Изменить размер шрифта - +
..

- А что это за "твоя деревня"? – с полным ртом допытывается Нахман.

Моливда отмахивается от вопроса нетерпеливым жестом руки и продолжает:

- ...нет такого человека, который не желал бы зла другому человеку; страны, которая не радовалась бы крху другой страны; купца, который не желал бы, чтобы другой купец не отправился бы выпрашивать милостыню... Дайте мне того, что все это создал. Кто спартачил работу!

  - Хватит уже, Моливда, - успокаивает его Нахман. – Кушай, а то ты только пьешь.

Сейчас все перебивают один другого, похоже, что Моливда разворошил муравейник. Моливда отрывает кусок лепешки и макает его в заправленном травами оливковом масле.

- А как там оно у вас? – осмеливается спросить Нахман. – Отважился бы показать, как живете?

- Ну, не знаю, - выкручивается Моливда. Его глаза слегка затуманены избытком вина. – Тебе пришлось бы дать клятву, что сохранишь тайну.

Нахман, не колеблясь, кивает. Ему это кажется очевидным. Моливда подливает им обоим вина: оно настолько темное, что на губах остается фиолетовый осадок.

- У нас дело обстоит так, я тебе просто скажу, -начинает Моливда, язык у него путается. – Все горизонтально: имеется свет и темнота. И темнота нападает на тот свет, а Бог творит людей себе в помощь, чтобы они защищали свет.

Нахман отодвигает тарелку и поднимает взгляд на Моливду. Тот глядит в его темные, глубокие глаза, отзвуки пиршества уплывают куда-то далеко от них обоих, а Нахман тихим голосом рассказывает о четырех величайших парадоксах, которые следует обдумать; в противном случае ты никогда не будешь мыслящим человеком.

- Во-первых, Бог, чтобы сотворить законченный мир, должен был себя ограничить, но до сих пор остается бесконечная часть Бога, в сотворение никаким образом не вовлеченная. Разве не так? – спрашивает он Моливду, чтобы удостовериться, что тот понимает такой язык.

Моливда согласно кивает, поэтому Нахман продолжает, что если принять, будто бы идея сотворенного мира является одной из бесконечного числа идей в бесконечном божественном разуме, то наверняка она какая-то маргинальная и особого значения не имеющая. Вполне возможно, что Бог даже и не заметил, будто бы чего-то там сотворил. Нахман вновь взглядом исследует реакцию Моливды. Тот делает глубокий вдох.

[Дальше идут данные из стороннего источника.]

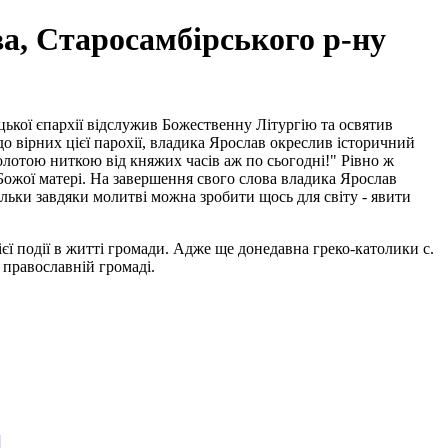
а, Старосамбірського р-ну
кої єпархії відслужив Божественну Літургію та освятив
о вірних цієї парохії, владика Ярослав окреслив історичний
олотою ниткою від княжих часів аж по сьогодні!" Рівно ж
Божої матері. На завершення свого слова владика Ярослав
льки завдяки молитві можна зробити щось для світу - явити
єї події в житті громади. Адже ще донедавна греко-католики с.
 православній громаді.
]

- Во-вторых, - продолжает свое Нахман, - творение, как бесконечно малая часть божественного разума, кажется Ему безразличным, и он вовлечен в это творение только лишь едва-едва; с человеческой точки зрения это безразличие мы можем рассматривать буквально как враждебность.

Моливда одни духом выпивает вино и со стуком ставит кубок на стол.

- В-третьих, - тихим голосом тянет Нахман, - Абсолют, как бесконечно совершенный, не имел никакой причины создавать мир. Та его часть, которая, все же, привела к сотворению мира, должна была перехитрить остальную часть, и все так же обманывает ее, а мы принимаем в этих партизанских действиях участие. Доходит до тебя? Мы принимаем участие в войне. И в-четвертых: поскольку Абсолюту пришлось ограничить себя, чтобы появился законченный мир, наш мир является для Него изгнанием. Понимаешь? Чтобы сотворить мир, всемогущий Бог должен был сделаться слабым и безвольным, словно женщина.

Они сидят молча, обессиленные. Отзвуки пиршества возвращаются; слышен голос Иакова, рассказывающего неприличные шуточки. Потом уже совершенно пьяный Моливда долго хлопает Нахмана по спине, так что это даже становится предметом не самых изысканных хохм;  конце концов он укладывает свое лицо у него на плече и шепчет в рукав:

- Я это знаю.

 

Моливда исчезает на несколько дней, затем на день-два возвращается. Ночует тогда у Иакова.

Когда они сидят до самого вечера, Гершеле засыпает горячую золу в тандир, глиняную печку в земле. Они опирают на нем ноги; приятное, мягкое тепло продвигается вместе с кровью выше и выще, разогревая все тело.